Banking stocks closed down after a sharp sell-off in afternoon trading, despite an early lift on news that Bank of America Corp. would repay its federal aid.
The KBW Bank Index fell 3.02%, to 43.29, after peaking at 45.46 in morning trading on the announcement that Bank of America had a plan to repay its $45 billion in bailout funds.
Joe Saluzzi, a co-head of Themis Trading LLC, said the early excitement gave way to concerns about how much capital Bank of America must raise to carry out its plan.
"Initially, there seemed to be a little bit more euphoria," Saluzzi said. "Obviously, it's sold off since. Maybe [investors] second-guessed it."
Markets were also depressed by some mixed economic data, he said. The Institute for Supply Management's closely watched nonmanufacturing index fell below 50% last month, indicating that services activity shrank. A separate report showed that sales at the nation's retailers also unexpectedly fell in November, by 0.3% — an ominous start to the holiday season.
Saluzzi said these numbers have investors worried that the economy could be headed for a "double-dip" recession, in which the economy contracts again after rebounding.
"There's a lot of concerns out there," he said.
The Dow Jones industrial average fell 0.83%, and the S&P 500 fell 0.84%.
Matthew Shields, a trader at FIG Partners LLC, said he could not pinpoint a cause for the afternoon sell-off. Investors are just having a tough time figuring out where things are headed, he said.
"Everyone is asking the same questions," he said. "This market has had a hard time picking up direction the past couple weeks and continues to waver back and forth."
Market watchers, for the most part, had a favorable view of the Bank of America news. Analysts at CreditSights Inc., for example, said in a report that the move is positive for the Charlotte company in the long run, though the repayment could dilute shareholders by as much as 13%. Bank of America's shares closed up 0.7%.

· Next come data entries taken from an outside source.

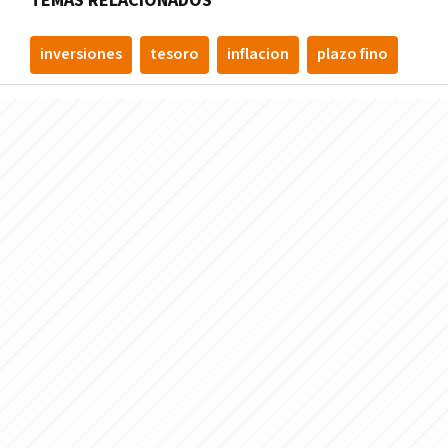
TEMAS RELACIONADOS
inversiones
tesoro
inflacion
plazo fino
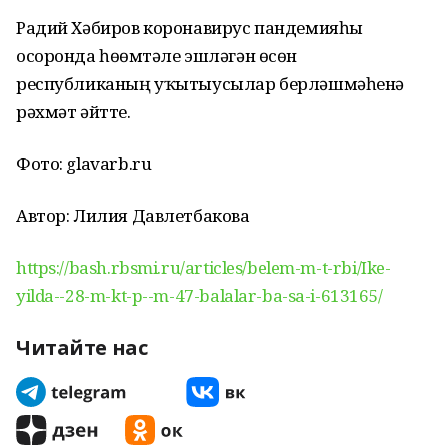
Радий Хәбиров коронавирус пандемияһы
осоронда һөҙөмтәле эшләгән өсөн
республиканың уҡытыусылар берләшмәһенә
рәхмәт әйтте.
Фото: glavarb.ru
Автор: Лилия Давлетбакова
https://bash.rbsmi.ru/articles/belem-m-t-rbi/Ike-
yilda--28-m-kt-p--m-47-balalar-ba-sa-i-613165/
Читайте нас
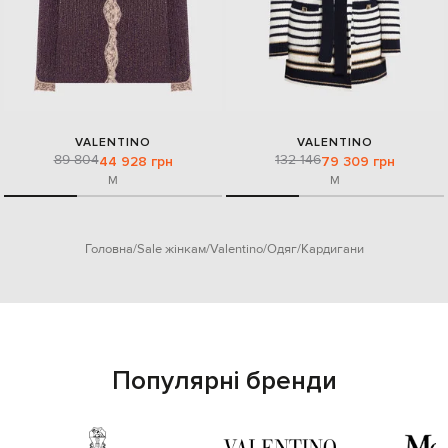
VALENTINO
VALENTINO
89 804
132 146
44 928 грн
79 309 грн
M
M
Головна
Sale жінкам
Valentino
Одяг
Кардигани
Популярні бренди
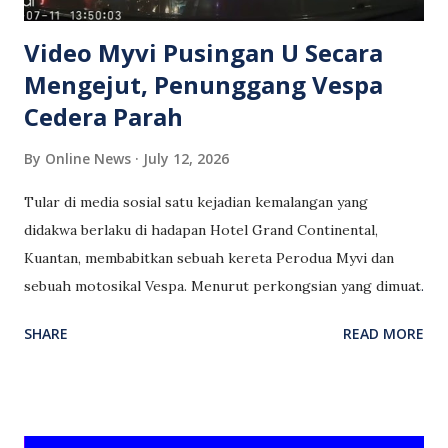
mengejar mereka. "Cucu mangsa se...
Video Myvi Pusingan U Secara
Mengejut, Penunggang Vespa
Cedera Parah
By
Online News
July 12, 2026
Tular di media sosial satu kejadian kemalangan yang
didakwa berlaku di hadapan Hotel Grand Continental,
Kuantan, membabitkan sebuah kereta Perodua Myvi dan
sebuah motosikal Vespa. Menurut perkongsian yang dimuat
naik oleh seorang pengguna media sosial, pemandu Myvi
SHARE
READ MORE
dipercayai membuat pusingan U secara mengejut sehingga
menyebabkan penunggang Vespa gagal mengelak lalu
berlaku pelanggaran. Akibat kejadian itu, penunggang Vespa
dilaporkan mengalami kecederaan parah dan telah diberikan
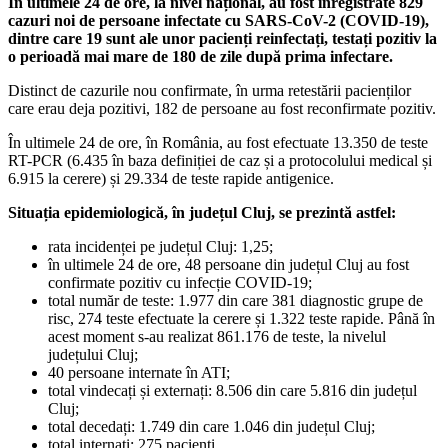
În ultimele 24 de ore, la nivel național, au fost înregistrate 829
cazuri noi de persoane infectate cu SARS-CoV-2 (COVID-19),
dintre care 19 sunt ale unor pacienți reinfectați, testați pozitiv la
o perioadă mai mare de 180 de zile după prima infectare.
Distinct de cazurile nou confirmate, în urma retestării pacienților
care erau deja pozitivi, 182 de persoane au fost reconfirmate pozitiv.
În ultimele 24 de ore, în România, au fost efectuate 13.350 de teste
RT-PCR (6.435 în baza definiției de caz și a protocolului medical și
6.915 la cerere) și 29.334 de teste rapide antigenice.
Situația epidemiologică, în județul Cluj, se prezintă astfel:
rata incidenței pe județul Cluj: 1,25;
în ultimele 24 de ore, 48 persoane din județul Cluj au fost
confirmate pozitiv cu infecție COVID-19;
total număr de teste: 1.977 din care 381 diagnostic grupe de
risc, 274 teste efectuate la cerere și 1.322 teste rapide. Până în
acest moment s-au realizat 861.176 de teste, la nivelul
județului Cluj;
40 persoane internate în ATI;
total vindecați și externați: 8.506 din care 5.816 din județul
Cluj;
total decedați: 1.749 din care 1.046 din județul Cluj;
total internați: 275 pacienți.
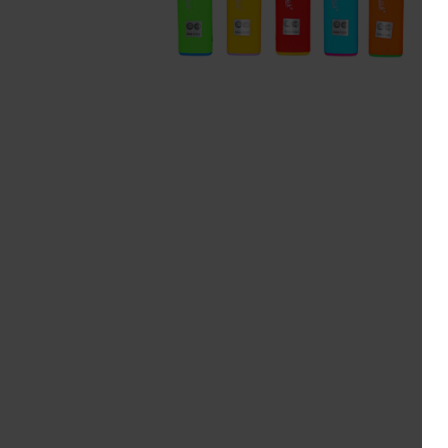
Pepe
Cornell & Diehl
L
R&W
Danish Black
M
Redfield
Gawith
R
Hoggarth
Te A
Kopp
Sa
Mac Baren.
Te 
Mc Connel
S
Rattray's
Samuel
Gawith
Savinelli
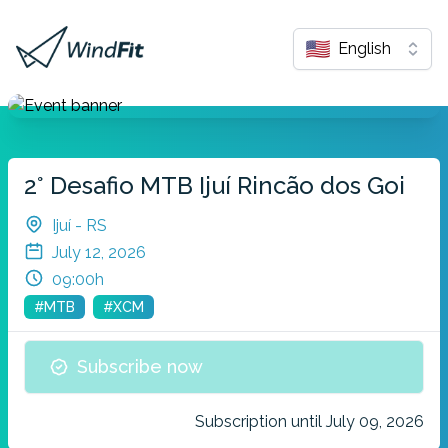
English
2° Desafio MTB Ijuí Rincão dos Goi
Ijuí - RS
July 12, 2026
09:00h
#MTB
#XCM
Subscribe now
Subscription until July 09, 2026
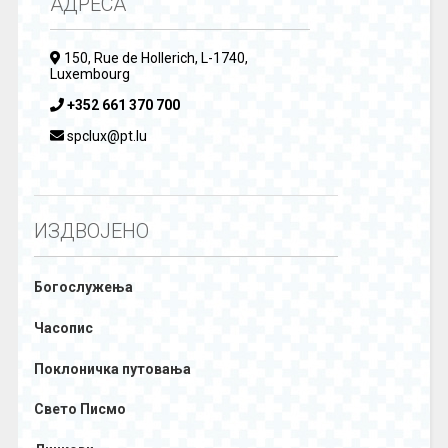
АДРЕСА
150, Rue de Hollerich, L-1740,
Luxembourg
+352 661 370 700
spclux@pt.lu
ИЗДВОЈЕНО
Богослужења
Часопис
Поклоничка путовања
Свето Писмо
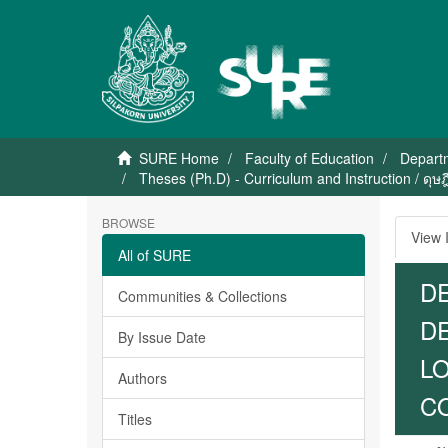
SURE Home
Faculty of Education
Departm
Theses (Ph.D) - Curriculum and Instruction / ดุ
BROWSE
View 
All of SURE
D
Communities & Collections
D
By Issue Date
L
Authors
C
Titles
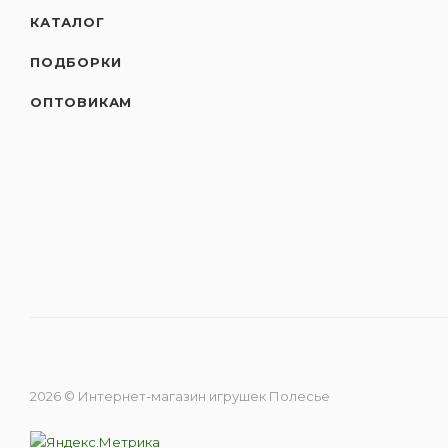
КАТАЛОГ
ПОДБОРКИ
ОПТОВИКАМ
2026 © Интернет-магазин игрушек Полесье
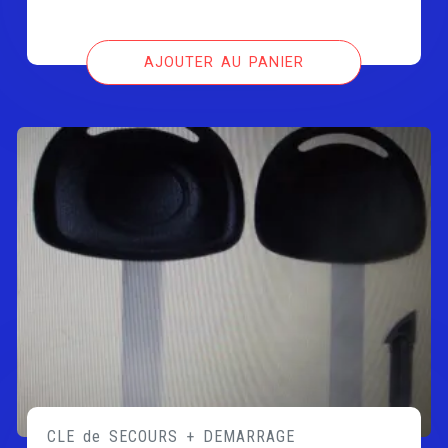
AJOUTER AU PANIER
CLE de SECOURS + DEMARRAGE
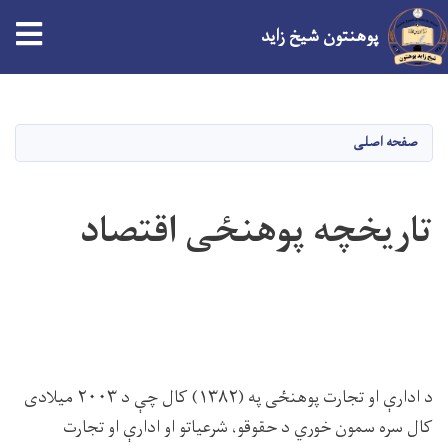
پوهنتون شیخ زاید
Skip
to
main
صفحه اصلی
content
تاریخچه پوهنځی اقتصاد
د ادارې او تجارت پوهنځی په (۱۳۸۲) کال چې د ۲۰۰۳ میلادی
کال سره سمون خوري د حقوقو، شرعياتو او ادارې او تجارت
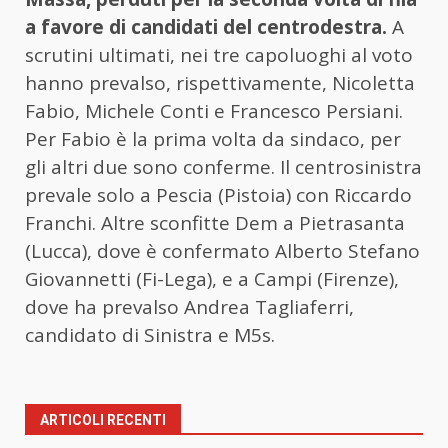
a favore di candidati del centrodestra.
A
scrutini ultimati, nei tre capoluoghi al voto
hanno prevalso, rispettivamente, Nicoletta
Fabio, Michele Conti e Francesco Persiani.
Per Fabio è la prima volta da sindaco, per
gli altri due sono conferme. Il centrosinistra
prevale solo a Pescia (Pistoia) con Riccardo
Franchi. Altre sconfitte Dem a Pietrasanta
(Lucca), dove è confermato Alberto Stefano
Giovannetti (Fi-Lega), e a Campi (Firenze),
dove ha prevalso Andrea Tagliaferri,
candidato di Sinistra e M5s.
ARTICOLI RECENTI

Other large banking companies that got federal aid could follow Bank of America's lead, CreditSights said, particularly those with lots of capital like Fifth Third Bancorp, SunTrust Banks Inc. and Regions Financial Corp.
Those companies and most other large banks ended the day down. Fifth Third fell 1.81%, Regions fell 5.98% and SunTrust fell 4.04%.
Other losers for the day included PNC Financial Services Group Inc., off 6.37%; U.S. Bancorp, 4.83%; JPMorgan Chase & Co., 1.26%; and BB&T Corp., 2.37%.